El desglose por rubros muestra cifras alarmantes que encabezan el ranking del desplome: la Fundición lidera las bajas con un -15%, seguida de cerca por los Bienes de Capital (-14,6%) y el sector de Autopartes (-12%). Ni siquiera el equipamiento médico o los equipos eléctricos, que suelen tener dinámicas de demanda más estables, pudieron evitar retrocesos de dos dígitos. Esta uniformidad en la caída evidencia que el problema es estructural y responde a un mercado interno que se ha enfriado por completo, dejando a las fábricas operando a menos de la mitad de su capacidad.
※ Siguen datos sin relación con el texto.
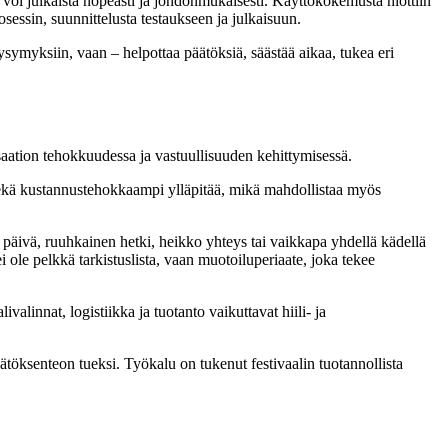
t voi julkaista nopeasti ja johdonmukaisesti. Käyttökokemusta hiottiin
sessin, suunnittelusta testaukseen ja julkaisuun.
ysymyksiin, vaan – helpottaa päätöksiä, säästää aikaa, tukea eri
aation tehokkuudessa ja vastuullisuuden kehittymisessä.
 sekä kustannustehokkaampi ylläpitää, mikä mahdollistaa myös
s päivä, ruuhkainen hetki, heikko yhteys tai vaikkapa yhdellä kädellä
ei ole pelkkä tarkistuslista, vaan muotoiluperiaate, joka tekee
alinnat, logistiikka ja tuotanto vaikuttavat hiili- ja
äätöksenteon tueksi. Työkalu on tukenut festivaalin tuotannollista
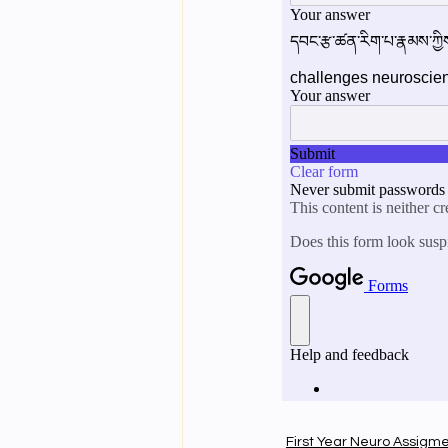
First Year Neuro Assigm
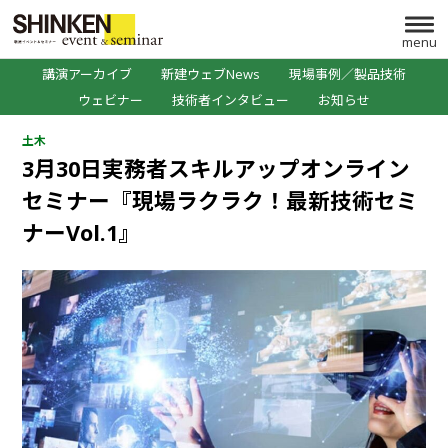
menu
講演アーカイブ
新建ウェブNews
現場事例／製品技術
ウェビナー
技術者インタビュー
お知らせ
土木
3月30日実務者スキルアップオンライン
セミナー『現場ラクラク！最新技術セミ
ナーVol.1』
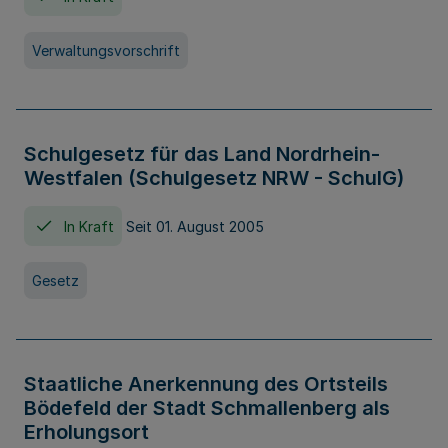
Verwaltungsvorschrift
Schulgesetz für das Land Nordrhein-
Westfalen (Schulgesetz NRW - SchulG)
In Kraft
Seit 01. August 2005
Gesetz
Staatliche Anerkennung des Ortsteils
Bödefeld der Stadt Schmallenberg als
Erholungsort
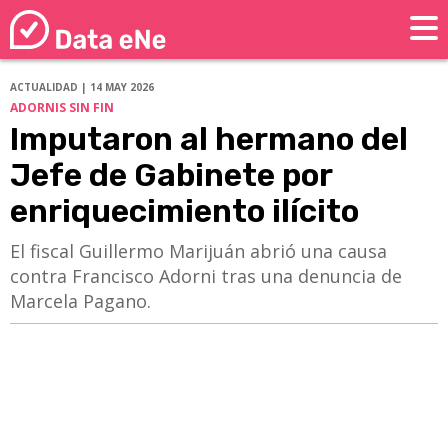
ACTUALIDAD | 14 MAY 2026
ADORNIS SIN FIN
Imputaron al hermano del
Jefe de Gabinete por
enriquecimiento ilícito
​​​​​​​El fiscal Guillermo Marijuán abrió una causa
contra Francisco Adorni tras una denuncia de
Marcela Pagano.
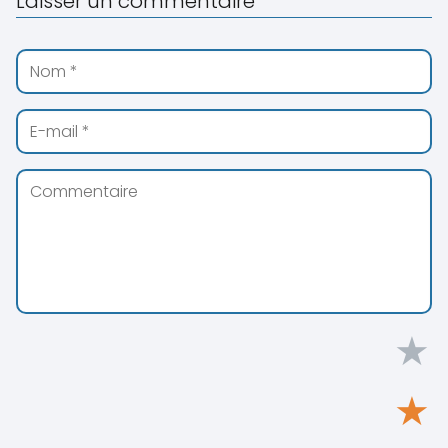
Laisser un commentaire
★
★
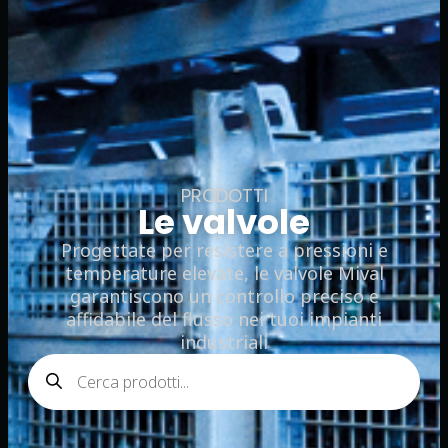
PRODOTTI
Le valvole
Progettate per resistere a pressioni e
temperature elevate, le valvole Mival
garantiscono un controllo preciso e
affidabile del flusso nei tuoi impianti
industriali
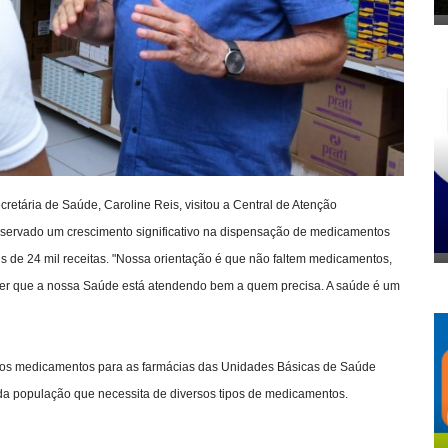
ecretária de Saúde, Caroline Reis, visitou a Central de Atenção
bservado um crescimento significativo na dispensação de medicamentos
 de 24 mil receitas. "Nossa orientação é que não faltem medicamentos,
ber que a nossa Saúde está atendendo bem a quem precisa. A saúde é um
ir os medicamentos para as farmácias das Unidades Básicas de Saúde
a população que necessita de diversos tipos de medicamentos.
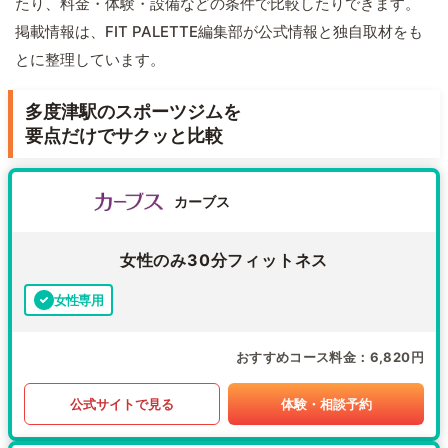
たり、料金・体験・設備などの条件で比較したりできます。
掲載情報は、FIT PALETTE編集部が公式情報と独自取材をも
とに整理しています。
多度津駅のスポーツジムを
要点だけでサクッと比較
カーブス
女性のみ30分フィットネス
女性専用
おすすめコース料金
6,820円
公式サイトで見る
体験・相談予約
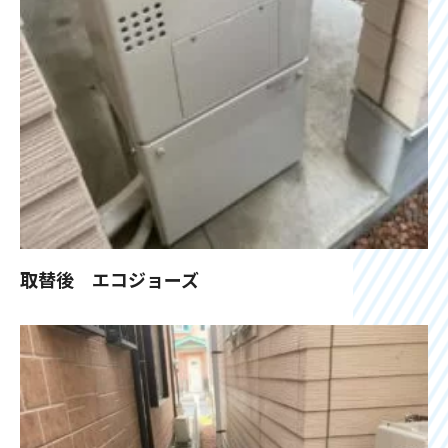
取替後 エコジョーズ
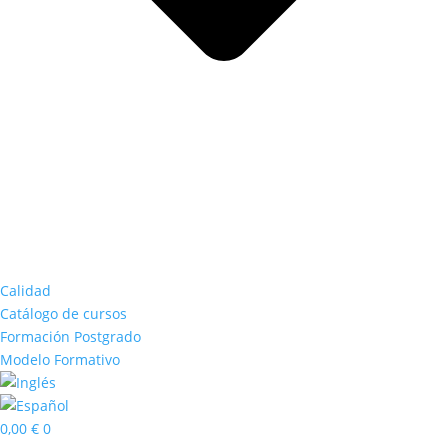
Calidad
Catálogo de cursos
Formación Postgrado
Modelo Formativo
0,00
€
0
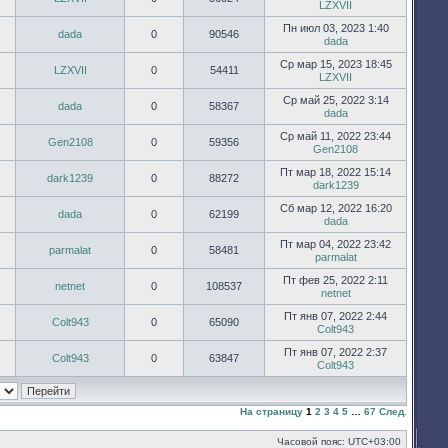
LZXVII
Пн июл 03, 2023 1:40
dada
0
90546
dada
Ср мар 15, 2023 18:45
LZXVII
0
54411
LZXVII
Ср май 25, 2022 3:14
dada
0
58367
dada
Ср май 11, 2022 23:44
Gen2108
0
59356
Gen2108
Пт мар 18, 2022 15:14
dark1239
0
88272
dark1239
Сб мар 12, 2022 16:20
dada
0
62199
dada
Пт мар 04, 2022 23:42
parmalat
0
58481
parmalat
Пт фев 25, 2022 2:11
netnet
0
108537
netnet
Пт янв 07, 2022 2:44
Colt943
0
65090
Colt943
Пт янв 07, 2022 2:37
Colt943
0
63847
Colt943
На страницу
1
2
3
4
5
…
67
След.
Часовой пояс:
UTC+03:00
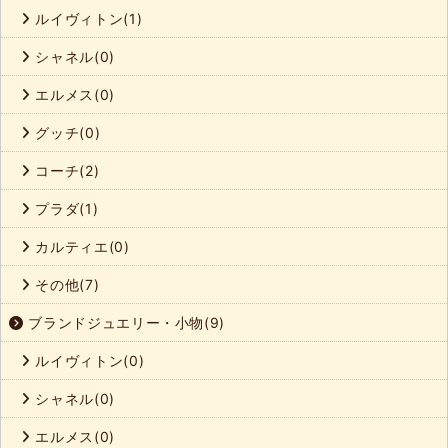
ルイヴィトン(1)
シャネル(0)
エルメス(0)
グッチ(0)
コーチ(2)
プラダ(1)
カルティエ(0)
その他(7)
ブランドジュエリー・小物(9)
ルイヴィトン(0)
シャネル(0)
エルメス(0)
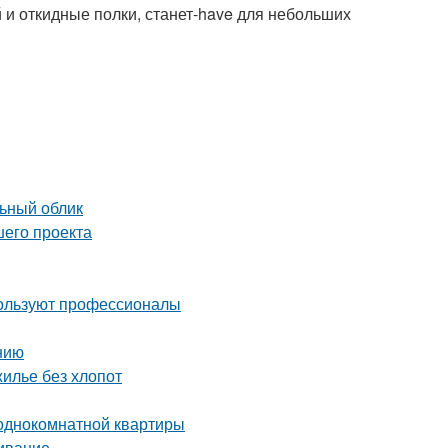
й и откидные полки, станет-have для небольших
льный облик
шего проекта
пользуют профессионалы
нию
жилье без хлопот
 однокомнатной квартиры
живание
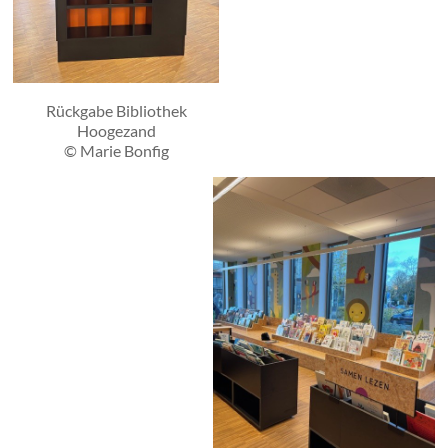
Rückgabe Bibliothek
Hoogezand
© Marie Bonfig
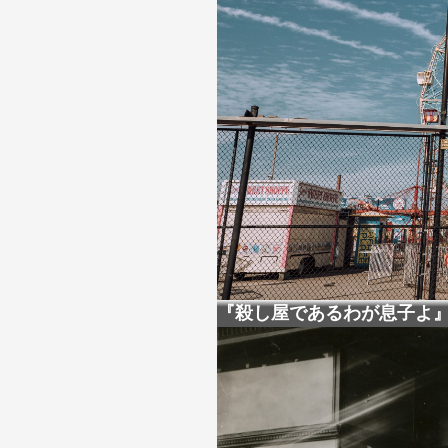
『殺し屋であるわが息子よ』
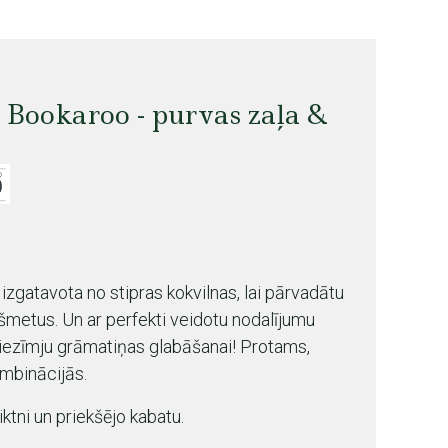
ookaroo - purvas zaļa &
gatavota no stipras kokvilnas, lai pārvadātu
kšmetus. Un ar perfekti veidotu nodalījumu
iezīmju grāmatiņas glabāšanai! Protams,
mbinācijās.
iktni un priekšējo kabatu.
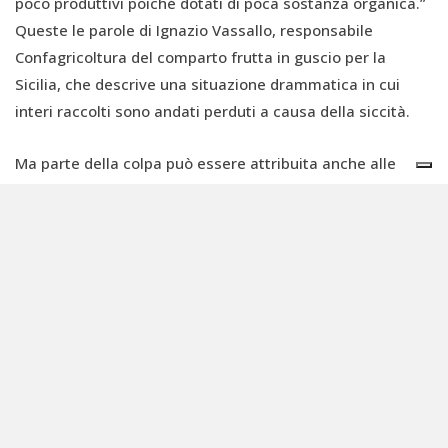
poco produttivi poiché dotati di poca sostanza organica.”
Queste le parole di Ignazio Vassallo, responsabile
Confagricoltura del comparto frutta in guscio per la
Sicilia, che descrive una situazione drammatica in cui
interi raccolti sono andati perduti a causa della siccità.
Ma parte della colpa può essere attribuita anche alle
tecniche di coltivazione. In passato, infatti, per piantare
un albero si privilegiava l'utilizzo del
seme
di mandorlo,
che sviluppava una radice principale profonda e robusta,
in grado di attingere a risorse idriche più profonde. “Si
seminava il seme già germogliato affinché sviluppasse un
fittone radicale molto profondo che lo aiutava a resistere
meglio alla siccità”, spiega Vassallo. “Questo permetteva
all’albero di resistere a periodi di siccità. Oggi, invece, si
preferiscono piante innestate, che hanno un apparato
radicale più superficiale e meno sviluppato.” Questa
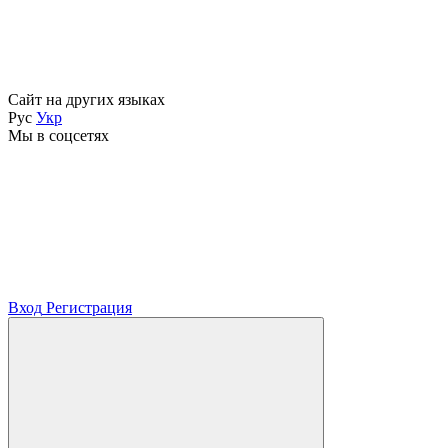
Сайт на других языках
Рус
Укр
Мы в соцсетях
Вход
Регистрация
Incluso los sectores que mostraron resiliencia durante el año anterior han comenzado a ceder bajo la presión económica. La Maquinaria Agrícola, que había liderado repuntes previos, registró una baja del 1,4%, mientras que Carrocerías y Remolques cayó un 4,0%. Este cambio de tendencia es uno de los indicadores más preocupantes para los industriales, ya que confirma que los motores que antes compensaban la balanza productiva hoy también están apagados o funcionando al mínimo.
Al analizar el desempeño por cadena de valor, la situación se repite con una precisión quirúrgica: no hay refugio seguro. Las empresas vinculadas al sector automotriz (-12,8%) y a la alimentación y bebidas (-12,4%) sufrieron las mayores contracciones, pero incluso los segmentos asociados a sectores estratégicos como el petróleo y gas (-9,3%), la minería (-8,2%) y la energía eléctrica (-6,5%) cerraron el mes en terreno negativo. Esta transversalidad del impacto pone de manifiesto que la crisis de rentabilidad y demanda ha permeado hasta los eslabones más sólidos de la economía.
Frente a este panorama de desolación sectorial, el optimismo brilla por su ausencia en las plantas fabriles. Seis de cada diez empresas no anticipan mejoras en su producción para el próximo trimestre, lo que sugiere que el piso de la caída aún podría estar lejos. Con todas las ramas metalúrgicas operando en negativo y una capacidad instalada en niveles críticos, el sector se enfrenta al desafío de sobrevivir en un contexto donde el «efecto arrastre» de la recesión parece haber alcanzado cada rincón de la producción nacional.